Image result for muhammad aliAli was a man of contradictions. A separatist Black Muslim as a young man, his most trusted advisors in the ring were white men. He held a strict moral code, but was known for his penchant for the company of women. His IQ was listed as 78, but he often knew more than he let on.

However, he was consistent in his support of oppressed people, most notably his own, throughout the world. In 1967, at the age of just 25 years old, he refused induction into the U.S. Armed Forces as a conscientious objector based on his religious beliefs. In doing so he forfeited his championship, the prime of his career, and millions of dollars. But he would not forfeit his humanity or his dignity.

For four years he fought the United States for his right not to fight. And he won that one too, as the Supreme Court overturned his conviction just as many of his matches were scored…by unanimous decision.

The epic trilogy with Frazier would follow, with the “Rumble in the Jungle” against Foreman in between. His final hurrah coming here, in New Orleans, as he defeated Leon Spinks and claimed the heavyweight championship for a third time.

It should have ended there, but we know what followed. The painful losses to Larry Holmes and Trevor Berbick. The hands no longer swift, the feet no longer light.

But his spirit was a strong as ever. Ali lent his name and his voice to causes the world over. Even in his twilight the name Muhammad Ali resonated. The man that had been derided as a loudmouth, a bigot, and un-American had become one of the most beloved figures the world has known.
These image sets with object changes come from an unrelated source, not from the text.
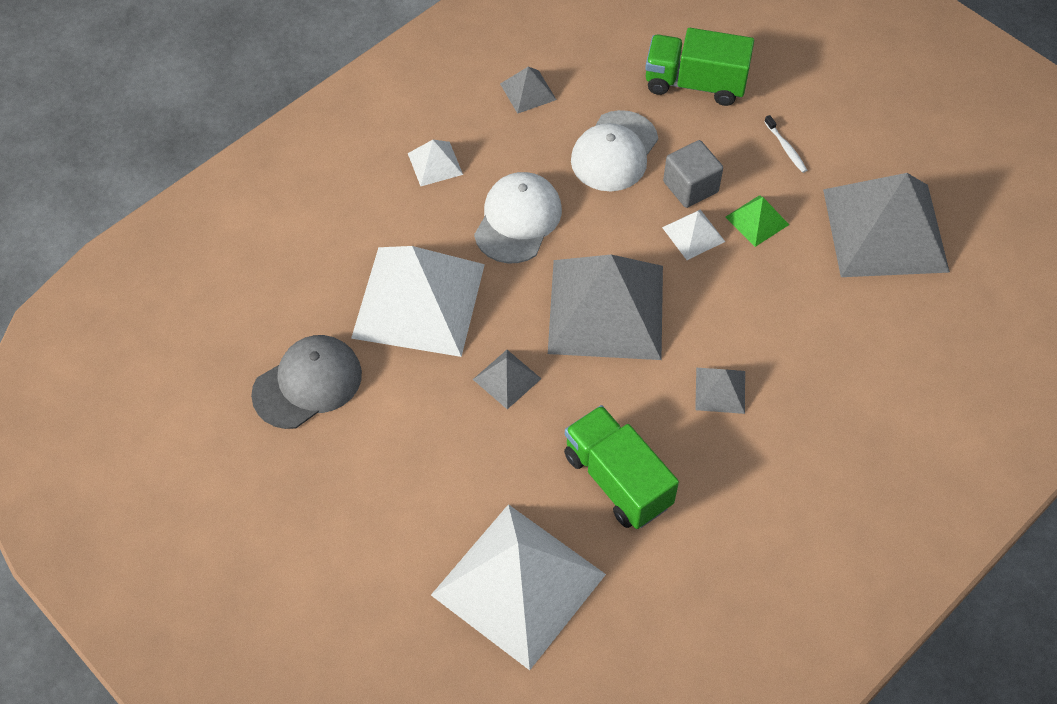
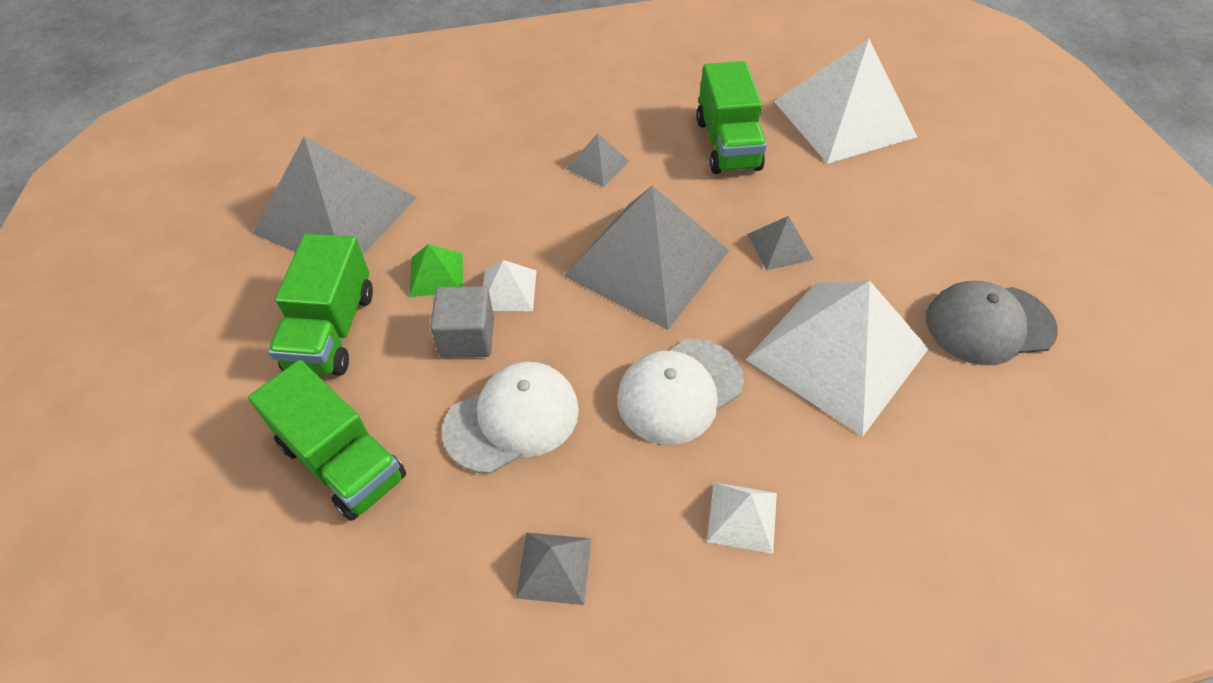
camera: 150 degrees left, 5 degrees down
white toothbrush [764,115,807,173] -> green truck [268,234,373,376]

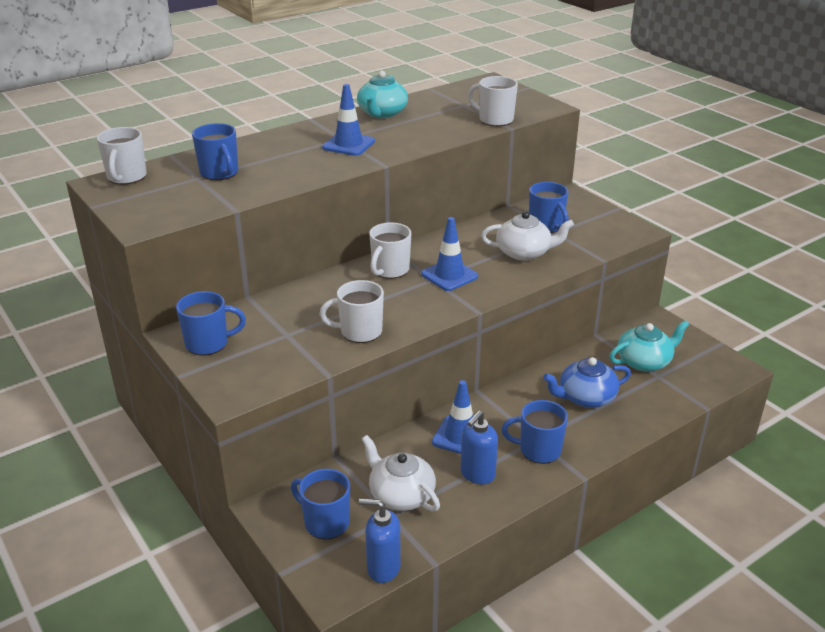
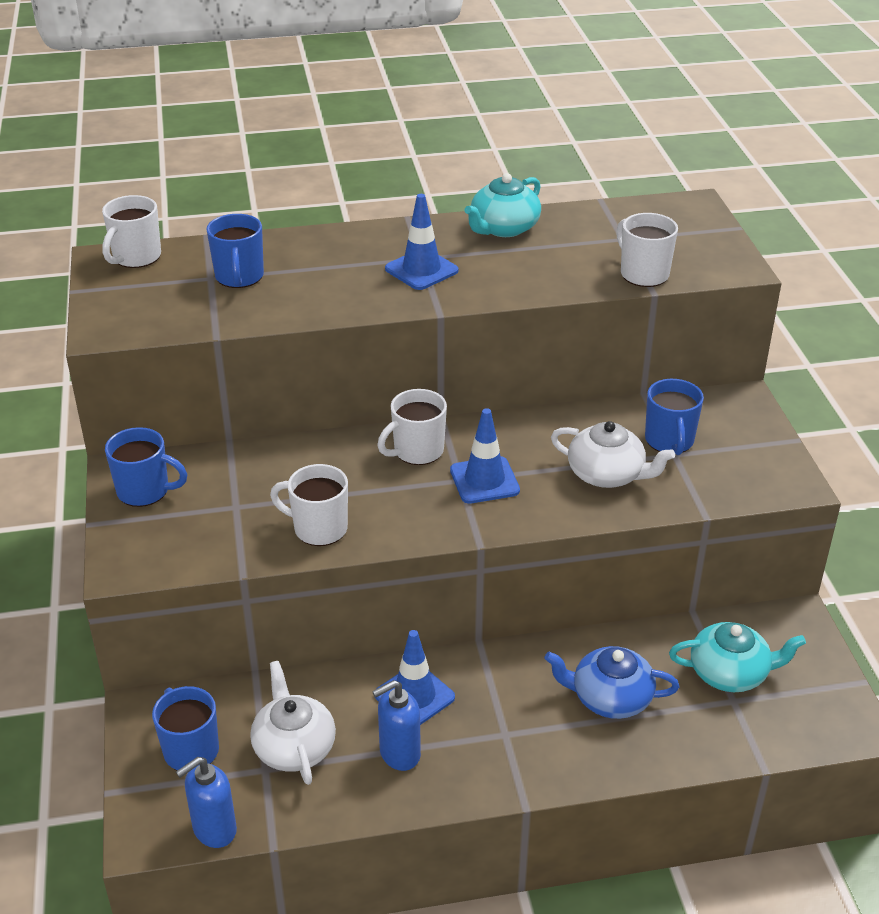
camera: 25 degrees right, 5 degrees up
blue soap dispenser [359,499,401,583] -> blue soap dispenser turned 75 degrees counterclockwise [176,757,237,848]
blue mug [501,400,568,464] -> none

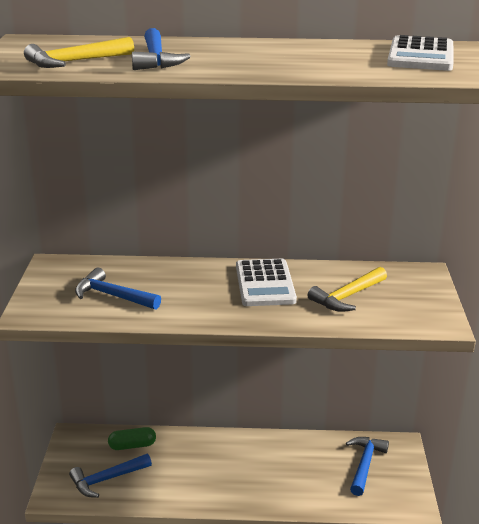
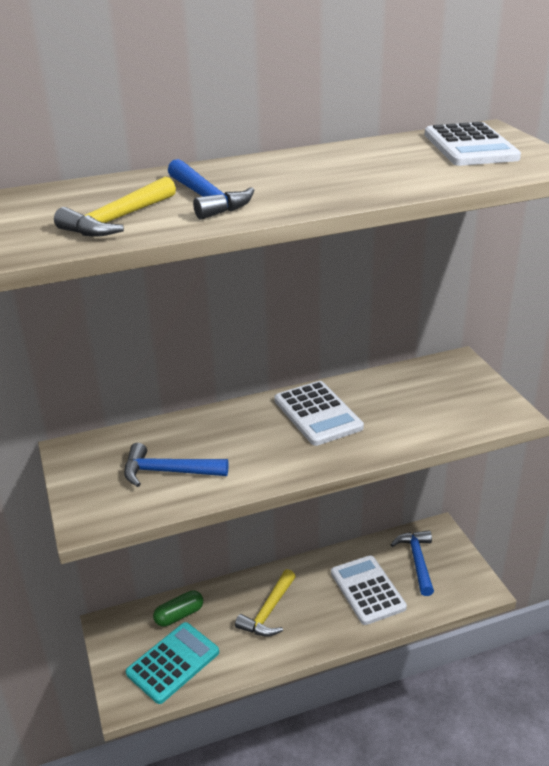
camera: 20 degrees left, 5 degrees up
blue hammer [69,454,152,498] -> turquoise calculator [126,622,219,704]
yellow hammer [308,267,387,312] -> yellow hammer moved to [235,569,296,637]
none -> white calculator [331,555,407,625]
I still remember the chills I felt as Ali, his hands trembling, held the Olympic torch high into the night sky before lighting the flame at the 1996 Games in Atlanta. The roar of the crowd was that of respect for a man who was still battling, still standing.

Athletes are rarely true heroes, but Ali fit the definition. He wasn’t a hero because he was perfect. He was a hero because he overcame his imperfections to do for others. He was a hero because he spoke for the voiceless and he fought for the weak. He was a hero because he lived his life, his way, asking not for our permission or for our approval.

As Ossie Davis said of Malcolm X, the man credited with bringing Ali to Islam, the same could be said of Ali. “And we will know him then for what he was and is – a prince – our own shining black prince – who didn’t hesitate to die, because he loved us so.”

He was simply, “The Greatest” and we all wish we had one more opportunity to hear him tell us so.